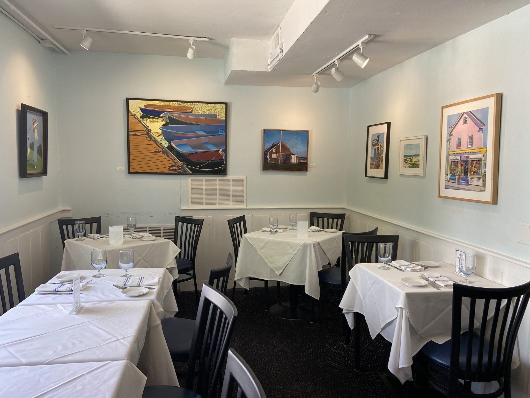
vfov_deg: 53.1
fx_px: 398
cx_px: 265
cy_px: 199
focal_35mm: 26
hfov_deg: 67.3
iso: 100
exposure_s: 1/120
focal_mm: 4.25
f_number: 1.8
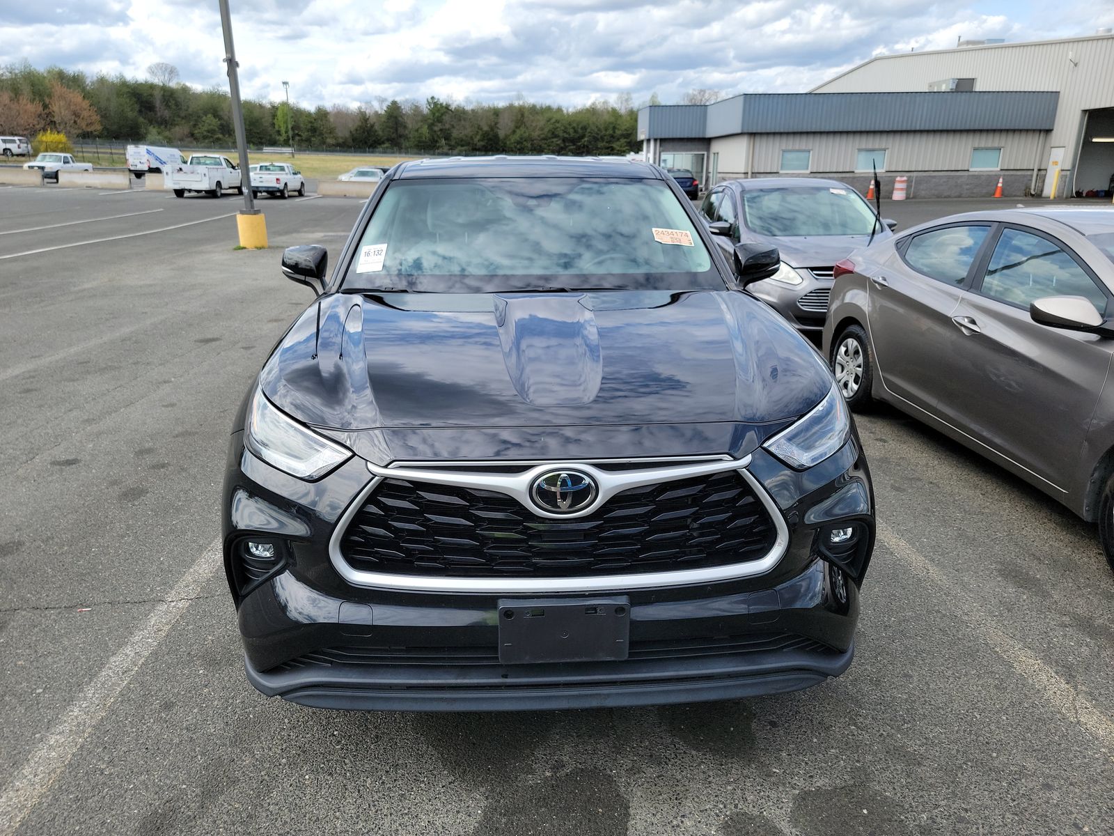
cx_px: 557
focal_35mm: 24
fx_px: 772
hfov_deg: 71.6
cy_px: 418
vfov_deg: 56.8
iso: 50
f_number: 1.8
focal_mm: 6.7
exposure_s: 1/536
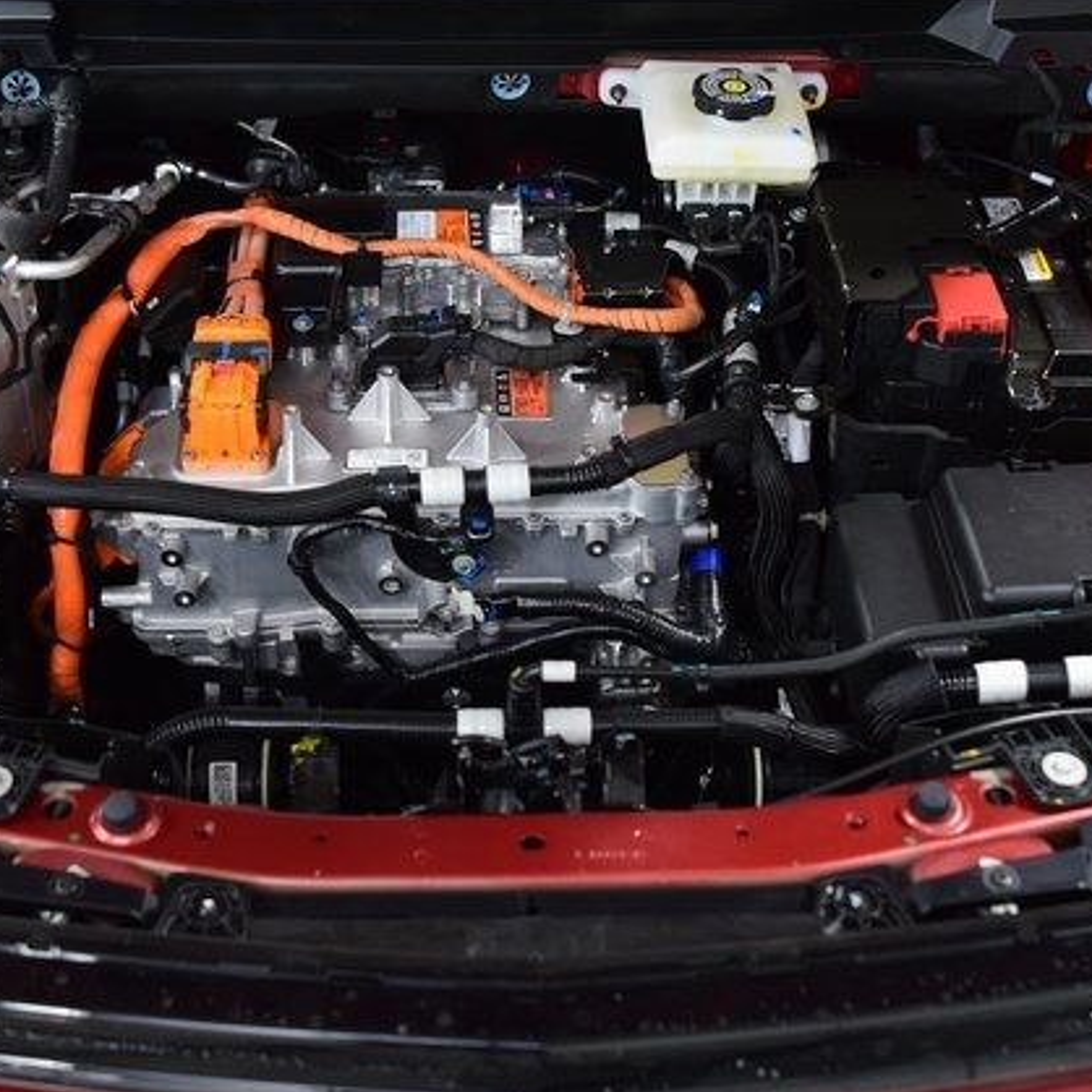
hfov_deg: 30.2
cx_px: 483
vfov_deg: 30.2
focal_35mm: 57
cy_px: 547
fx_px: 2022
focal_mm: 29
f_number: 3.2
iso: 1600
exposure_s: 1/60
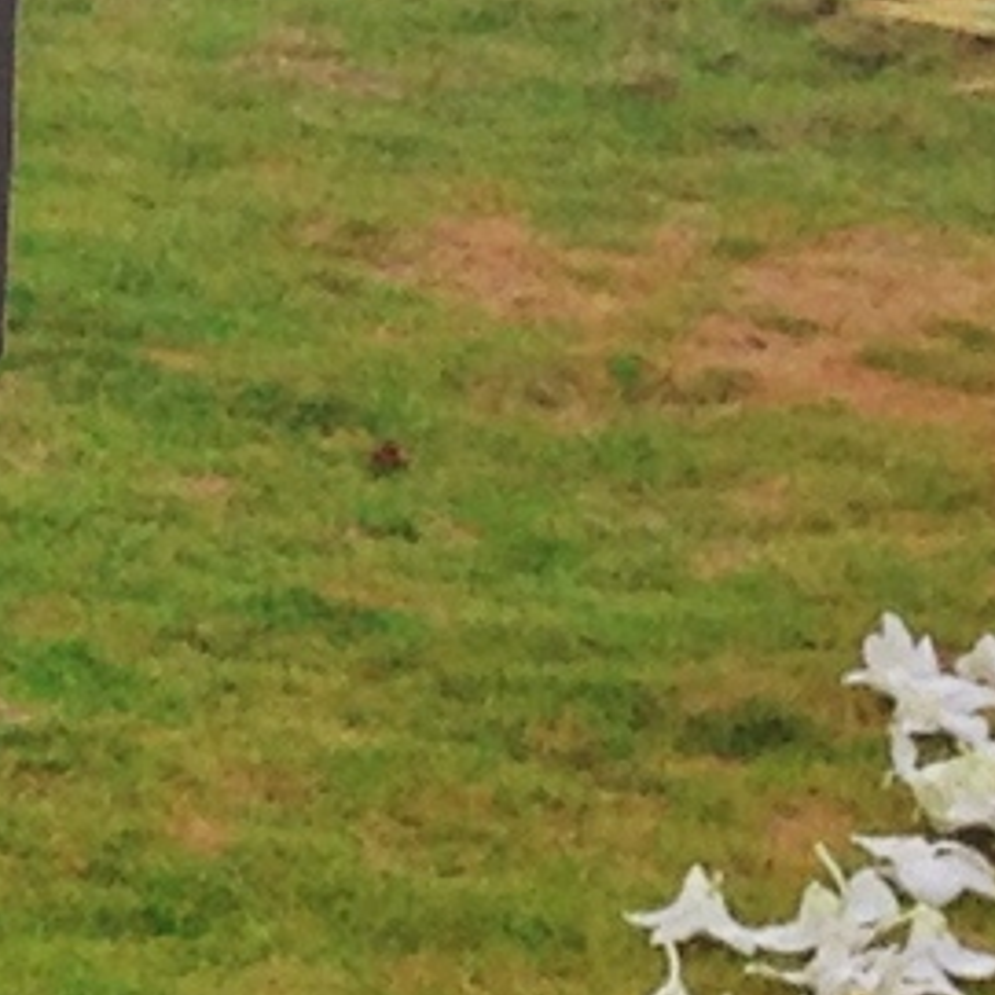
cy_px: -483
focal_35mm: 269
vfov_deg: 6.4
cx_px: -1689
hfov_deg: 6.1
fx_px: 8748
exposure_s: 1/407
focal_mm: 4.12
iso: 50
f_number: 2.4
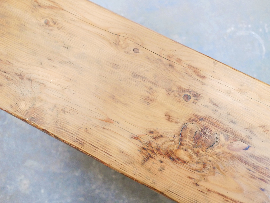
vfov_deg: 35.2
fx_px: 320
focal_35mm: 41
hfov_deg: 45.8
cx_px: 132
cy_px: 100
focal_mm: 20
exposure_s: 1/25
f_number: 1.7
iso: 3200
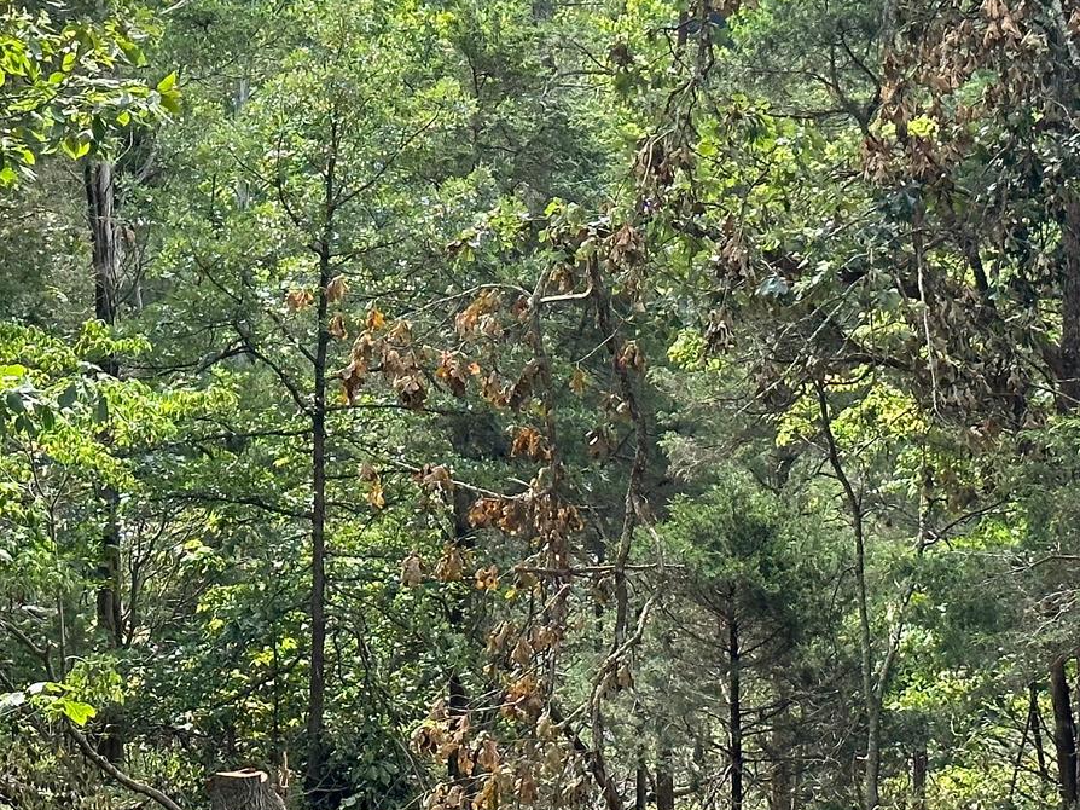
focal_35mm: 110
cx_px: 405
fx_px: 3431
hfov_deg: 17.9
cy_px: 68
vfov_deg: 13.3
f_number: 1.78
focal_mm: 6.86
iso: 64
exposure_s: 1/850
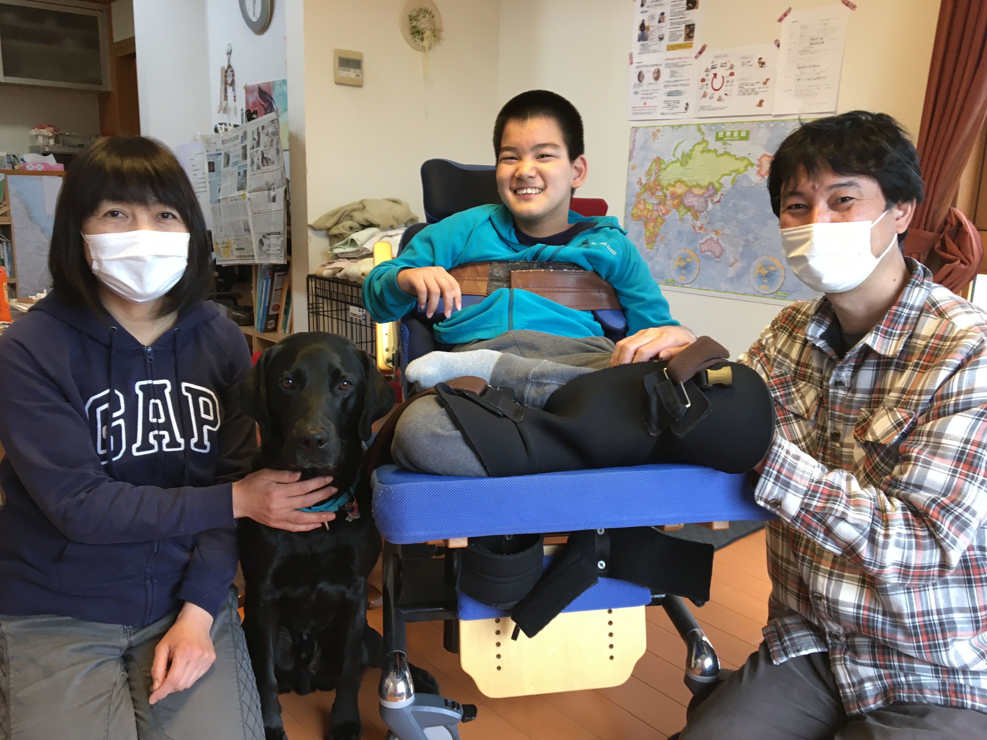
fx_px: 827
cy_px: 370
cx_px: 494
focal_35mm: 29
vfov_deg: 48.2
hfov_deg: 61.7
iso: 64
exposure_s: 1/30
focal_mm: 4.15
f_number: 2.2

WHAT YOU NEED TO DO: Without reproducing any picture, repeat exactly the lines from the one containing "hfov_deg: 17.9" through the last line of the material above, both ends included.

FINAL ANSWER:
hfov_deg: 17.9
cy_px: 68
vfov_deg: 13.3
f_number: 1.78
focal_mm: 6.86
iso: 64
exposure_s: 1/850
fx_px: 827
cy_px: 370
cx_px: 494
focal_35mm: 29
vfov_deg: 48.2
hfov_deg: 61.7
iso: 64
exposure_s: 1/30
focal_mm: 4.15
f_number: 2.2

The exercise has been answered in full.